12 August 2011

30 Minutes or Less


SONY-COLUMBIA PICTURES, WILSON WEBB
Aziz Ansari, left, and Jesse Eisenberg are shown in a scene from "30 Minutes or Less."
The principals of "30 Minutes or Less" all appear to be acting in different movies.

Jesse Eisenberg, as Nick, the pizza delivery guy who's kidnapped and ends up with a bomb strapped to his chest and orders to rob a bank, plays it straight and sincere. He's suitably terrified and desperate both to save himself and prevent harm from coming to those close to him.

Aziz Ansari, as Nick's best friend, Chet, a substitute elementary school teacher, employs the loose, riffing style of a Judd Apatow movie. It works for him, and he gets most of the movie's laughs.

Then there are Danny McBride and Nick Swardson doing what they do—whatever that is (it certainly isn't comedy).


McBride is Dwayne, a foul-mouthed lout, and Swardson is Dwayne's friend, Travis, who's only character trait is that he has some aptitude with explosives.

McBride and Swardson play their roles with an obnoxious sense of entitlement. Someone got it into these guys' heads that they're funny, and they strut across the screen as if it's comedy gold whenever they open their mouths. Swardson has so little to do that he barely registers, but McBride continues to be one of the most aggressively unfunny performers I've ever seen.
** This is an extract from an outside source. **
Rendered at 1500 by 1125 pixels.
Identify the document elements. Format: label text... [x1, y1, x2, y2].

Dwayne's father (Fred Ward), a retired Marine, hit it big in the lottery a few years back, and Dwayne, fearing he will blow through the entire $10 million in winnings and leave him without an inheritance, concocts a scheme to murder the old man. His dream is to use the money to open a tanning salon, which really will be just a front for a prostitution ring.

Laughing yet?

Didn't think so.

The problem is, Dwayne and Travis don't want to do the deed themselves, and they don't have the cash to pay a hitman. So, using Travis's only useful skill, they kidnap Nick, load him up with a bomb set to blow in 10 hours and force him to rob a bank to get them the $100,000 they need. Nick goes to Chet for help, but there's tension there because Nick just told Chet he slept with his twin sister (Dilshad Vadsaria) several years ago and very much would like to do so again.
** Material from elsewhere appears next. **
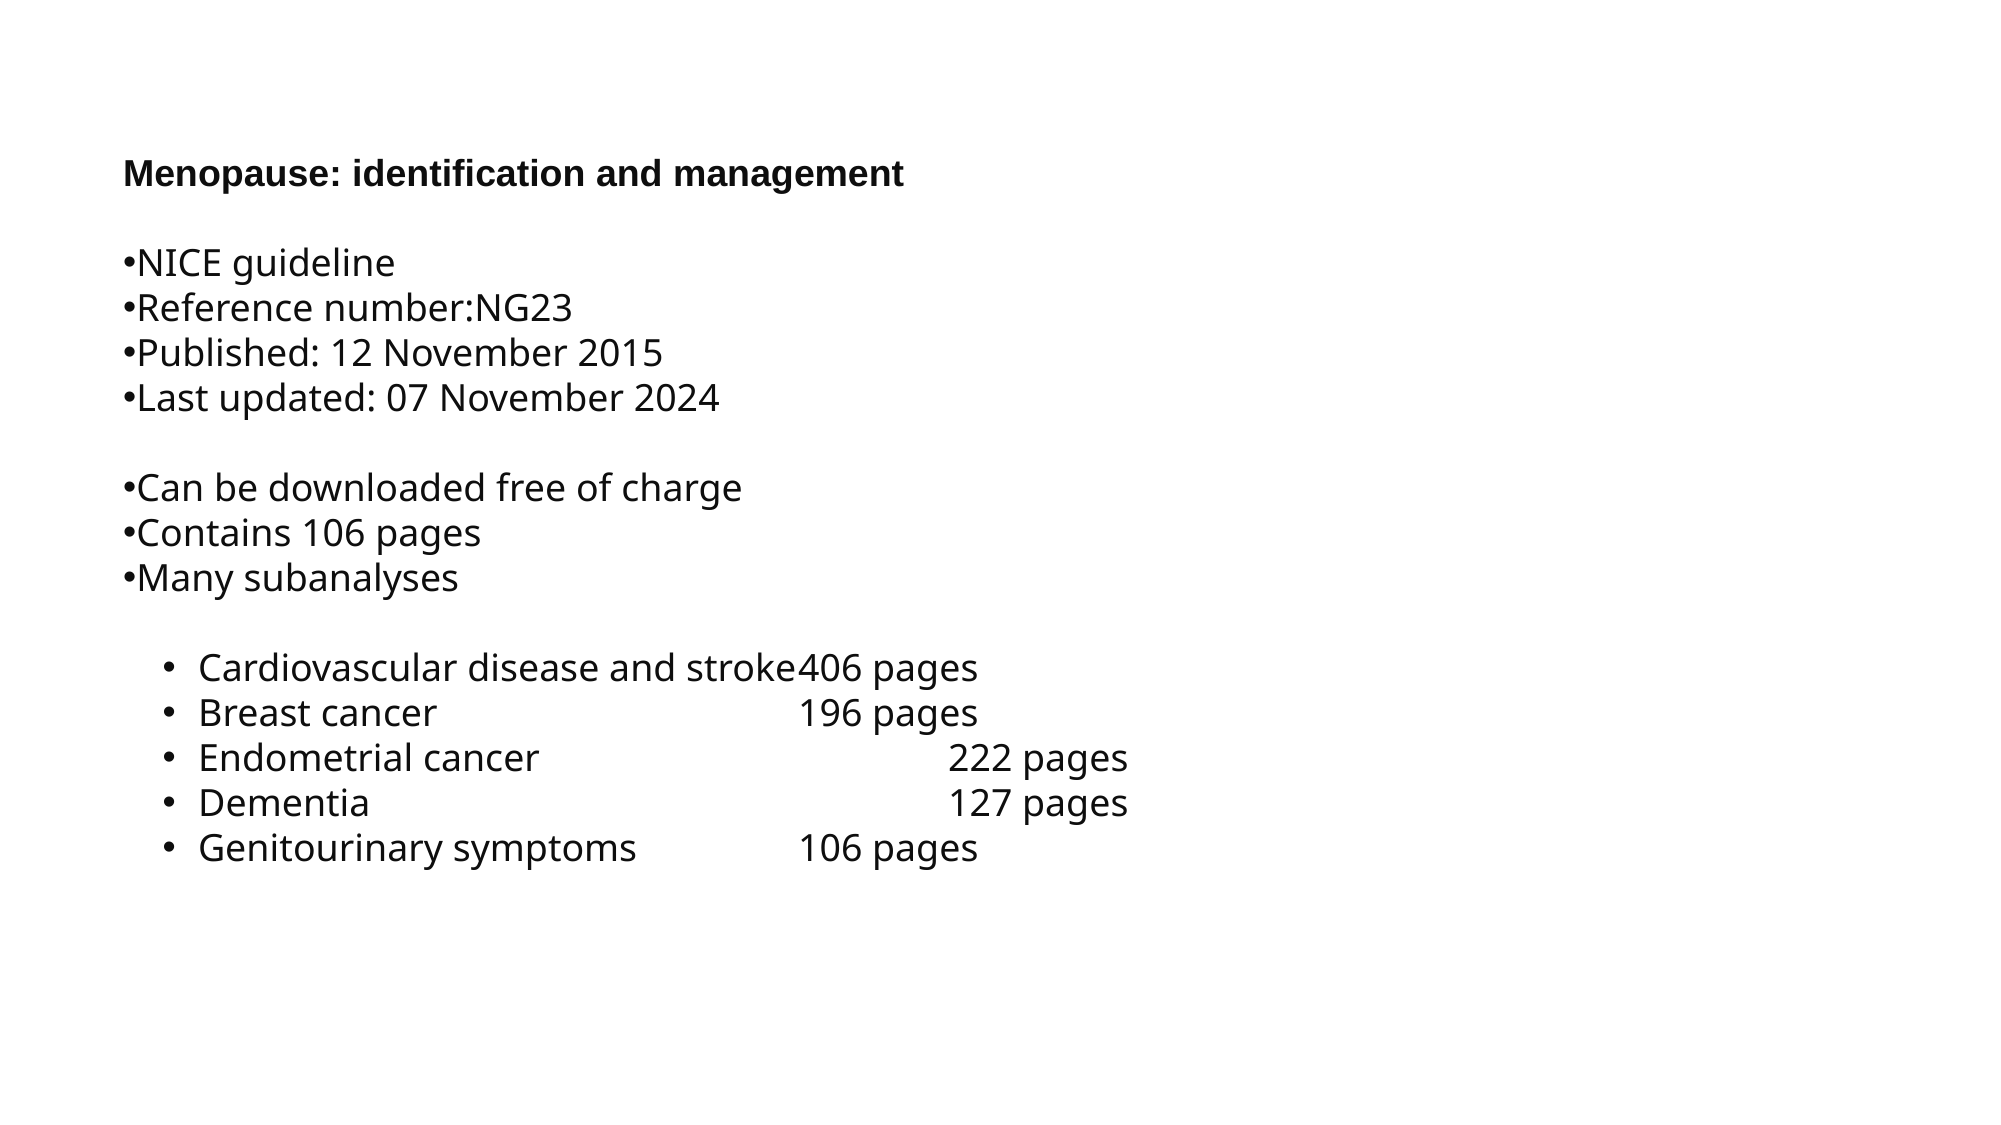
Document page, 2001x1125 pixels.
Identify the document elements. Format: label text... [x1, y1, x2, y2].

text_box Menopause: identification and management NICE guideline Reference number:NG23 Published: 12 November 2015 Last updated: 07 November 2024 Can be downloaded free of charge Contains 106 pages Many subanalyses Cardiovascular disease and stroke 406 pages Breast cancer 196 pages Endometrial cancer 222 pages Dementia 127 pages Genitourinary symptoms 106 pages [108, 141, 1870, 1011]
We've also learned Chet is partly responsible for Nick's parents' divorce and, in effect, ruining Nick's childhood.

Any of this tickling your funny bone?

With a script that fails miserably as it searches for laughs and actors who seem like they didn't meet until he called "action," director Ruben Fleischer is completely lost—a surprising development considering how well he blended horror, action and comedy in his debut feature, "Zombieland" (2009).

The movie unfurls without rhythm, momentum or visual flair, but at a furious pace. Maybe that's Fleischer showing mercy to the audience.

True mercy would have been making the movie's running time live up to its title.

Greg's Grade: D+

(Rated R for crude and sexual content, pervasive language, nudity and some violence. 83 minutes.)